Friday, 22 March, 2013
We give you a small insight into some highly acclaimed South African wineries that are doing things a little differently.
Spice Route:
Not content with offering amazing wines, they have revamped Spice Route (once Seidelberg) and are now fast becoming one of the ultimate tourist spots in Paarl.

It’s perhaps not enough these days to simply have great wines, in an age of instant gratification and information overload, the lure needs to be even bigger.

Spice Route grab your attention and they keep it with their new additions of Biltong, Beer tasting, chocolate tasting and food and wine pairings. One could spend the entire day there.

This month, take beer lovers to Barley and Biltong and sample their craft beers with delicious biltong.

For chocolate addicts, on the premises is DV Chocolate, one of SA’s only bean-to-bar producers, and cocoa connoisseurs.

Apart from being one of the oldest established wine farms in the Stellenbosch/Helderberg region, they are also one of the few wineries to grow California’s most-loved grape, Zinfandel.

It's difficult to grow as it has a rather annoying tendency of ripening unevenly but Blaauwklippen did not let this put them off. They overcome the problem by cutting the bunches in half as an early stage of the ripening process.

In 2007 they made history by producing and bottling the first white Zinfandel in South Africa. This accomplishment alone is worthy of a visit to their winery.

De Morgenzon
You may be aware of the ‘Mozart Effect’, the belief that playing classical music to your baby when still in the womb, can have a positive effect on their IQ.

De Morgenzon go one step further:
‘We pipe Baroque music through our vineyards 24x7 and believe that the power of music positively influences the ripening process.’

The reasoning is not based entirely on a bad case of ‘wine-brain’, but rather from scientific proof that sound can effect growth in a plant. Indeed, The Telegraph Plant (Semaphore Plant or Dancing Grass) is a type of leguminous shrub whose leaves ‘dance’ rhythmically to harmonious music and it is only through music that it gives any response.

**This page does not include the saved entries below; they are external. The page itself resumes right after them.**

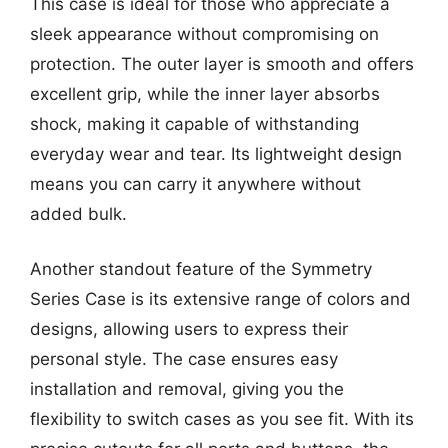
This case is ideal for those who appreciate a
sleek appearance without compromising on
protection. The outer layer is smooth and offers
excellent grip, while the inner layer absorbs
shock, making it capable of withstanding
everyday wear and tear. Its lightweight design
means you can carry it anywhere without
added bulk.
Another standout feature of the Symmetry
Series Case is its extensive range of colors and
designs, allowing users to express their
personal style. The case ensures easy
installation and removal, giving you the
flexibility to switch cases as you see fit. With its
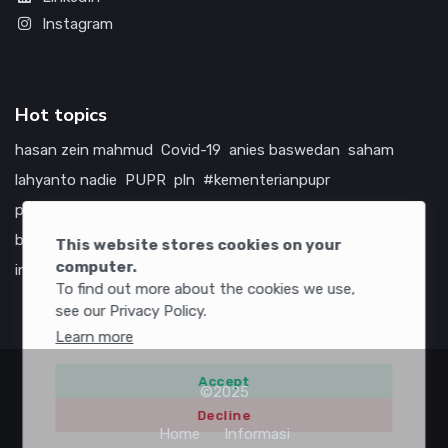
Instagram
Hot topics
hasan zein mahmud
Covid-19
anies baswedan
saham
lahyanto nadie
PUPR
pln
#kementerianpupr
prabowo subianto
betawi
jokowi
hutama karya
indonesia
bumn
jasa marga
jtts
tol
china
amerika serikat
This website stores cookies on your
computer.
infrastruktur
To find out more about the cookies we use,
see our Privacy Policy.
Learn more
Accept
©2025
Decline
Home
Informasi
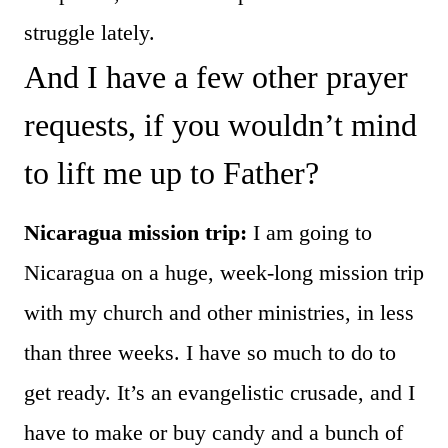
struggle lately.
And I have a few other prayer
requests, if you wouldn’t mind
to lift me up to Father?
Nicaragua mission trip:
I am going to
Nicaragua on a huge, week-long mission trip
with my church and other ministries, in less
than three weeks. I have so much to do to
get ready. It’s an evangelistic crusade, and I
have to make or buy candy and a bunch of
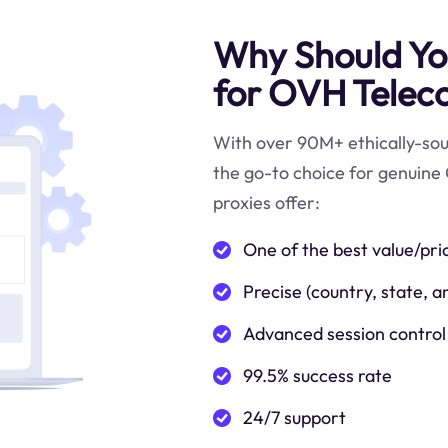
Why Should You
for OVH Telec
With over 90M+ ethically-sour
the go-to choice for genuine
proxies offer:
One of the best value/pri
Precise (country, state, a
Advanced session control
99.5% success rate
24/7 support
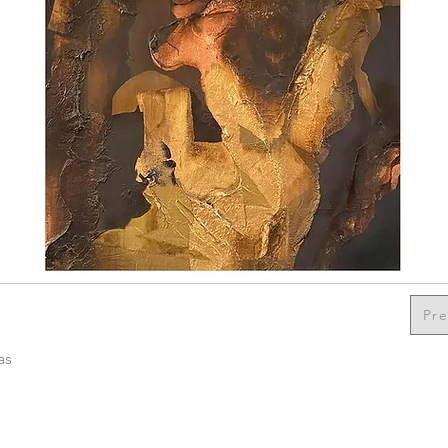
Pre
as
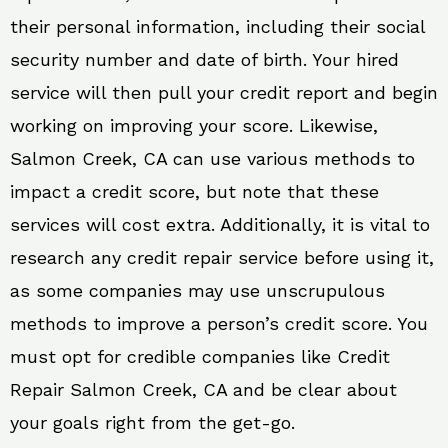
their personal information, including their social
security number and date of birth. Your hired
service will then pull your credit report and begin
working on improving your score. Likewise,
Salmon Creek, CA can use various methods to
impact a credit score, but note that these
services will cost extra. Additionally, it is vital to
research any credit repair service before using it,
as some companies may use unscrupulous
methods to improve a person’s credit score. You
must opt for credible companies like Credit
Repair Salmon Creek, CA and be clear about
your goals right from the get-go.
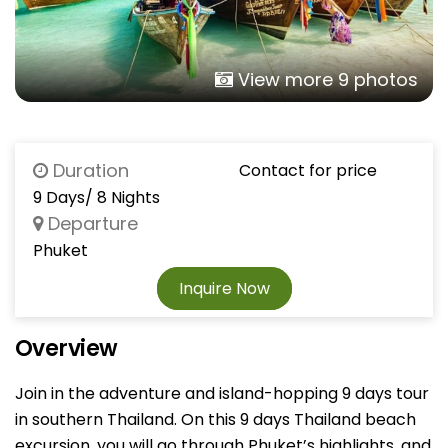
View more 9 photos
Duration
Contact for price
9 Days/ 8 Nights
Departure
Phuket
Inquire Now
Overview
Join in the adventure and island-hopping 9 days tour
in southern Thailand. On this 9 days Thailand beach
excursion, you will go through Phuket’s highlights, and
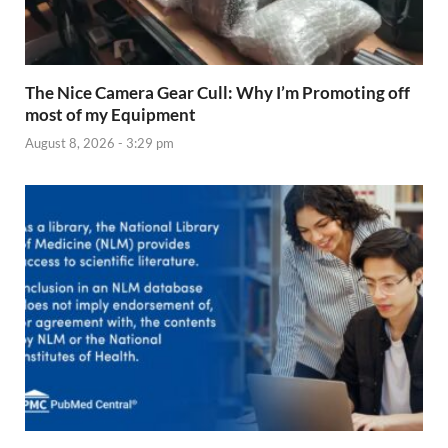
The Nice Camera Gear Cull: Why I’m Promoting off
most of my Equipment
August 8, 2026 - 3:29 pm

The proof is in the sipping so we suggest you head to their winery and be inspired, both through sound and taste.

Hailing from the Stellenbosch wine region, Johan Reyneke has made a name for his wines by employing organic farming methods in line with biodynamic principles.

"The farmers work with natural and cosmic cycles, rhythms and forces that regulate all life on earth to create a harmonious whole."

Such is their passion for organically grown grapes, their Reserve Red 2009 has won Best Wine and Best Red in the Nedbank Green Awards proving that adopting a sustainable and eco-friendly way of farming, does not compromise on taste.